(Change detection outputs)
___
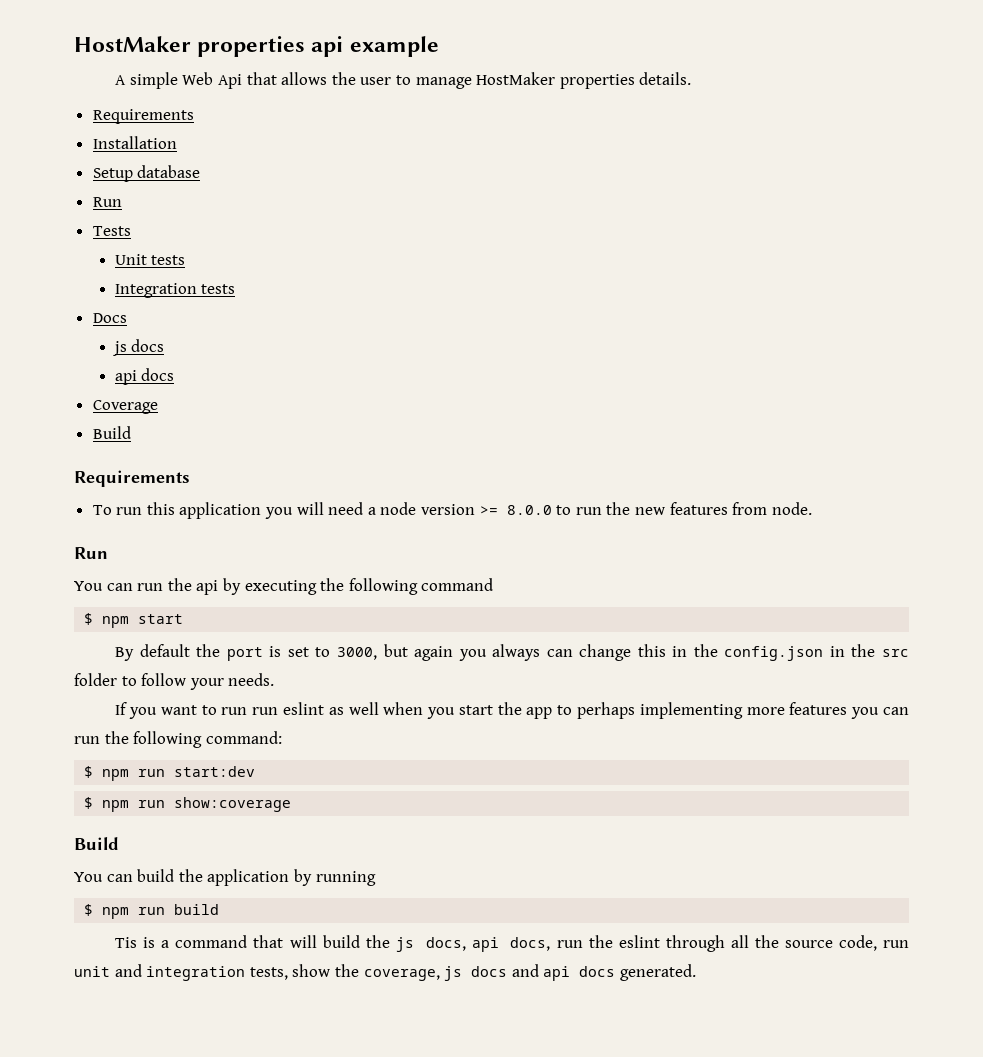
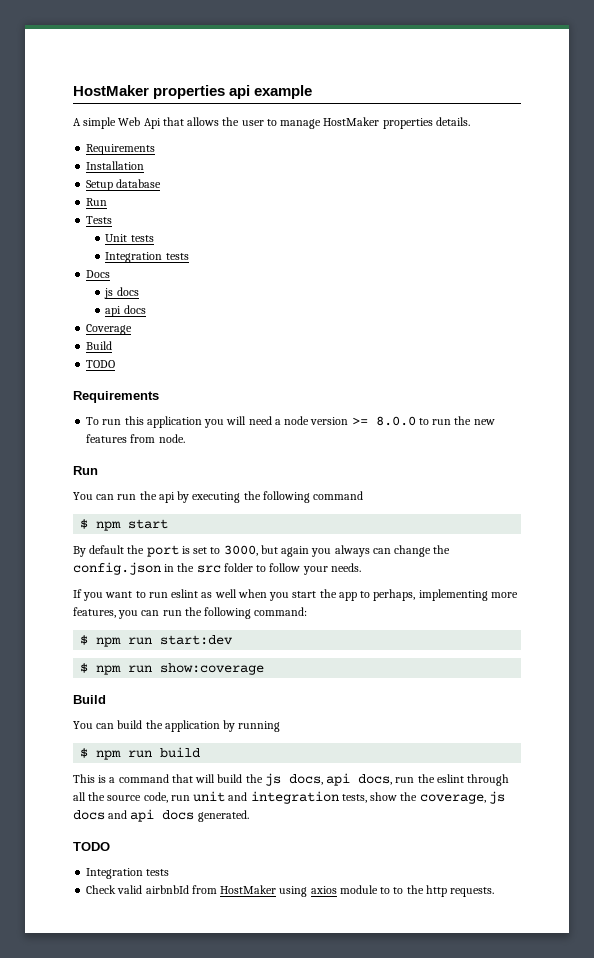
(131, 432) none -> [86,360,116,368] // TODO
[637,644,688,657] this in -> (432, 551) none
[252,707,279,715] run -> (168, 595) none
[577,702,636,719] perhaps -> [373,589,416,601] perhaps,
[789,702,848,715] features -> [73,607,116,618] features,
[115,937,138,948] Tis -> [73,774,95,783] This
(696, 972) none -> [73,842,110,851] [86,868,170,879] [86,885,495,897] // TODO // Integration tests // Check valid airbnbId from HostMaker using axios module to to the http requests.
___
__What is required__:
Only the final stretch of the entries above is needed: print exactly the lines from the line containing "[577,702,636,719] perhaps ->" through the last one.

__Reply__:
[577,702,636,719] perhaps -> [373,589,416,601] perhaps,
[789,702,848,715] features -> [73,607,116,618] features,
[115,937,138,948] Tis -> [73,774,95,783] This
(696, 972) none -> [73,842,110,851] [86,868,170,879] [86,885,495,897] // TODO // Integration tests // Check valid airbnbId from HostMaker using axios module to to the http requests.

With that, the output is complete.